### Aim of the exercise
No line before the one holding "スタミナ補給できる絶品レ" is wanted; restate word for word that line and all lines after it to the end of the entries, excluding pictures.

### Working data
☆ ☆ ☆ ☆ ☆

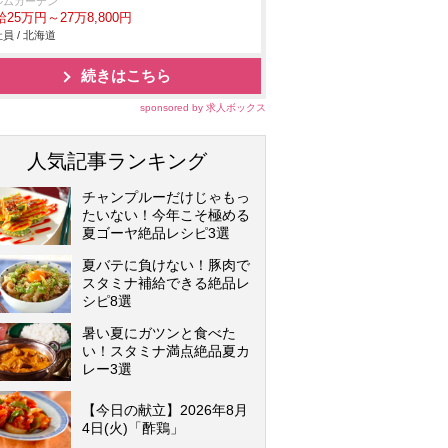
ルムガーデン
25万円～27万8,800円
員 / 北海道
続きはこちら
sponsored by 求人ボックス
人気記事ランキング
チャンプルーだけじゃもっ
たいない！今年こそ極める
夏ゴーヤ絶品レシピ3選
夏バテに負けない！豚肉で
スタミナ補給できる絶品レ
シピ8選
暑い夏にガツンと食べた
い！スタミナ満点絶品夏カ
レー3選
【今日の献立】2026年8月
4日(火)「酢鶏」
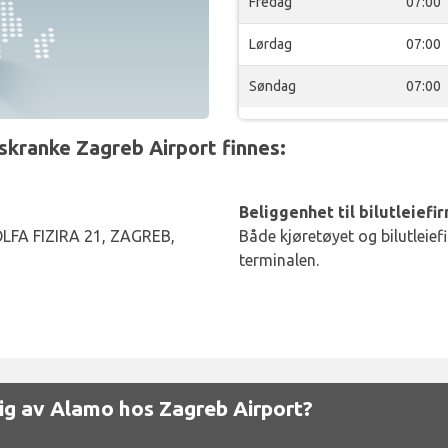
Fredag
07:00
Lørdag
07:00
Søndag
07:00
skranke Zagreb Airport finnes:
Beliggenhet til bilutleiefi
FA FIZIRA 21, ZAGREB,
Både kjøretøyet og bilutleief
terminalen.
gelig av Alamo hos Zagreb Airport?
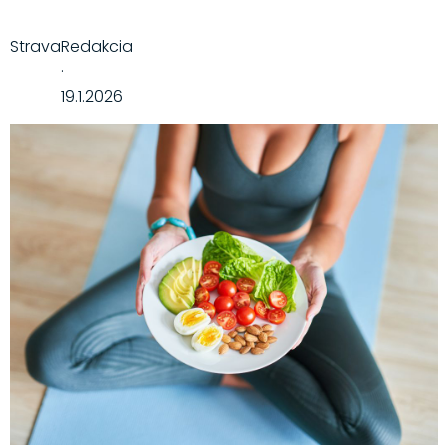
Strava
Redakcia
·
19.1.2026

☆ ☆ ☆ ☆ ☆

### Exercise output
スタミナ補給できる絶品レ
シピ8選
暑い夏にガツンと食べた
い！スタミナ満点絶品夏カ
レー3選
【今日の献立】2026年8月
4日(火)「酢鶏」
Fredag
07:00
Lørdag
07:00
Søndag
07:00
skranke Zagreb Airport finnes:
Beliggenhet til bilutleiefi
FA FIZIRA 21, ZAGREB,
Både kjøretøyet og bilutleief
terminalen.
gelig av Alamo hos Zagreb Airport?
Strava
Redakcia
·
19.1.2026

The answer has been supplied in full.